WRITTEN TASK => In the records below, take the line containing "G04 Created by" and every line following it, and write them out exactly.

RECORD EXTRACTS =>
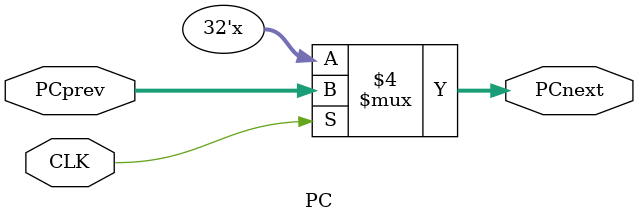
<source format=v>
`timescale 1ns / 1ps
module PC(
    output reg[31:0] PCnext,
    input [31:0] PCprev,
	 input CLK
    );
	 
	/* Inicio de la maquina */
	initial begin
		PCnext = 32'b0;
	end
	 
	/* En el flanco de subida */
	always @ (CLK) begin
		if (CLK)
			PCnext = PCprev;
	end
	
endmodule

</source>
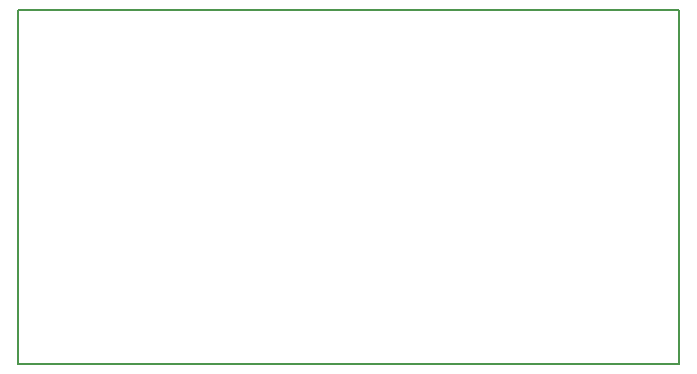
<source format=gbr>
G04 #@! TF.GenerationSoftware,KiCad,Pcbnew,(5.0.0)*
G04 #@! TF.CreationDate,2019-10-07T00:36:16+02:00*
G04 #@! TF.ProjectId,pizerospi,70697A65726F7370692E6B696361645F,rev?*
G04 #@! TF.SameCoordinates,Original*
G04 #@! TF.FileFunction,Profile,NP*
%FSLAX46Y46*%
G04 Gerber Fmt 4.6, Leading zero omitted, Abs format (unit mm)*
G04 Created by KiCad (PCBNEW (5.0.0)) date 10/07/19 00:36:16*
%MOMM*%
%LPD*%
G01*
G04 APERTURE LIST*
%ADD10C,0.200000*%
G04 APERTURE END LIST*
D10*
X17750000Y-46750000D02*
X73750000Y-46750000D01*
X73750000Y-16750000D02*
X17750000Y-16750000D01*
X73750000Y-46750000D02*
X73750000Y-16750000D01*
X17750000Y-46750000D02*
X17750000Y-16750000D01*
M02*

</source>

RESULT OF THE EXERCISE =>
G04 Created by KiCad (PCBNEW (5.0.0)) date 10/07/19 00:36:16*
%MOMM*%
%LPD*%
G01*
G04 APERTURE LIST*
%ADD10C,0.200000*%
G04 APERTURE END LIST*
D10*
X17750000Y-46750000D02*
X73750000Y-46750000D01*
X73750000Y-16750000D02*
X17750000Y-16750000D01*
X73750000Y-46750000D02*
X73750000Y-16750000D01*
X17750000Y-46750000D02*
X17750000Y-16750000D01*
M02*

</source>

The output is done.